Start at the System Level
Siemens PLM's strategy is that developing next-generation smart products and making the digital enterprise a reality starts with system-level thinking — defining those requirements that extend across product and software development and that are housed in and managed by the Siemens product lifecycle management (PLM) solution, Teamcenter. (In contrast, more specific, detailed product requirements are managed in solutions such as CAD and application lifecycle management, or ALM).
Grindstaff described the key elements of system-level thinking:
- Set targets, build models, predict performance.
- Aggregate, filter, and transform information.
- Understand the impact of change, make better decisions — “not a new concept but one that is ready for realization today.”
- Work in context of what you sell, how you build and support.
“If everyone optimized these,” Grindstaff said, “they would have the best systems and products.”
Role of Siemens PLM Software
How is Siemens PLM Software supporting digitalization? Grindstaff gave the answer in the form of the Smart Innovation Platform, which extends beyond Teamcenter to integrate the company’s portfolio of product-development software. It encompasses four key design principles:
- Engaged users. Active Workspace, a role-based, intuitive user interface that is rolling out across the Siemens PLM product portfolio, delivers “the right information at the right time in the right context,” even before users know they need it, Grindstaff said.
- Intelligent models represent reality, understand product connectedness, are always up to date, and are always building throughout the product lifecycle — from design to production to service. “They accurately represent what is real and simulate what is possible,” Grindstaff said.
- Realized products close the loop between product design and production to optimize delivery and support, “doing so in a very open way,” Grindstaff explained — “that is, allowing customers to choose the best of our products and others’ products to solve their problems.”
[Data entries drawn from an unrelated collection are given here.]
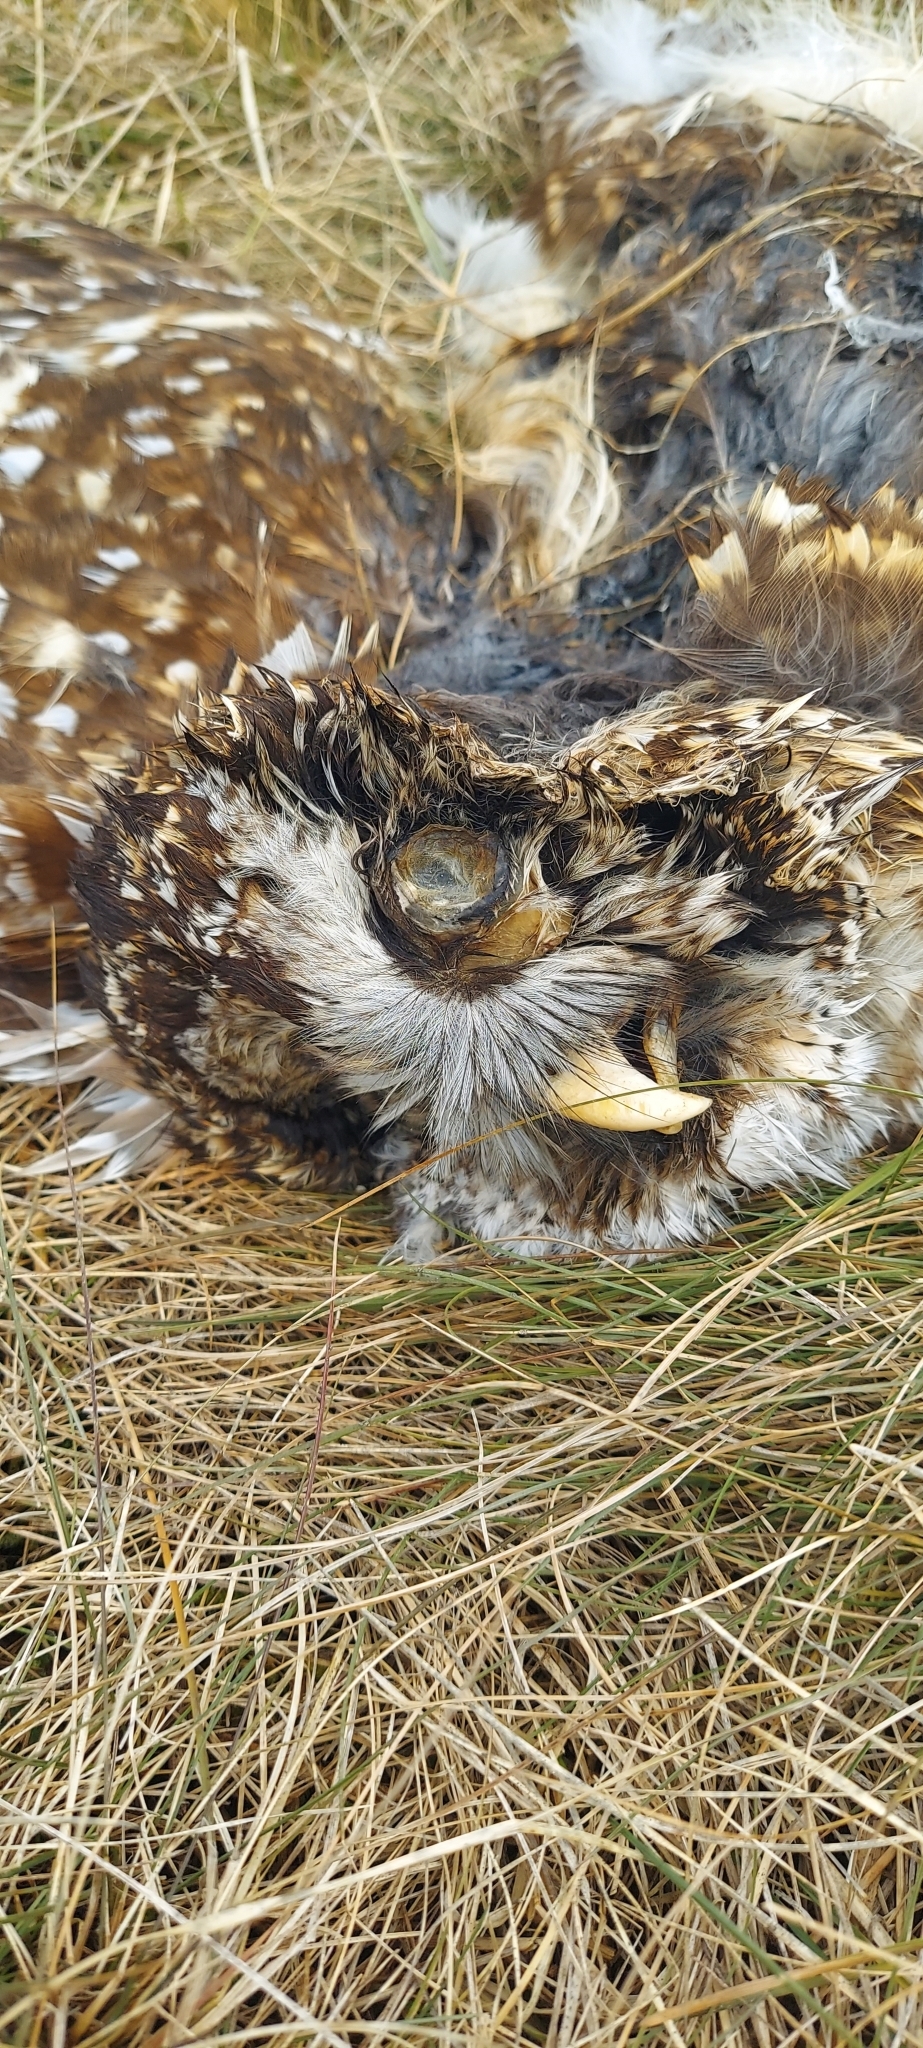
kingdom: Animalia
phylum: Chordata
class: Aves
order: Strigiformes
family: Strigidae
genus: Strix
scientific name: Strix varia
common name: Barred owl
- Open systems support easy software deployment today and have the flexibility to adapt to changing needs and growth in the future, facilitating end-to-end process flow.
Grindstaff concluded his presentation by pointing out that the company is leading the way in the digital factory realm. Siemens PLM Software is the first company worldwide to bundle all the capabilities for the digital factory — e-car powertrain systems, customer services, motion control, PLM, and factory automation — under one roof.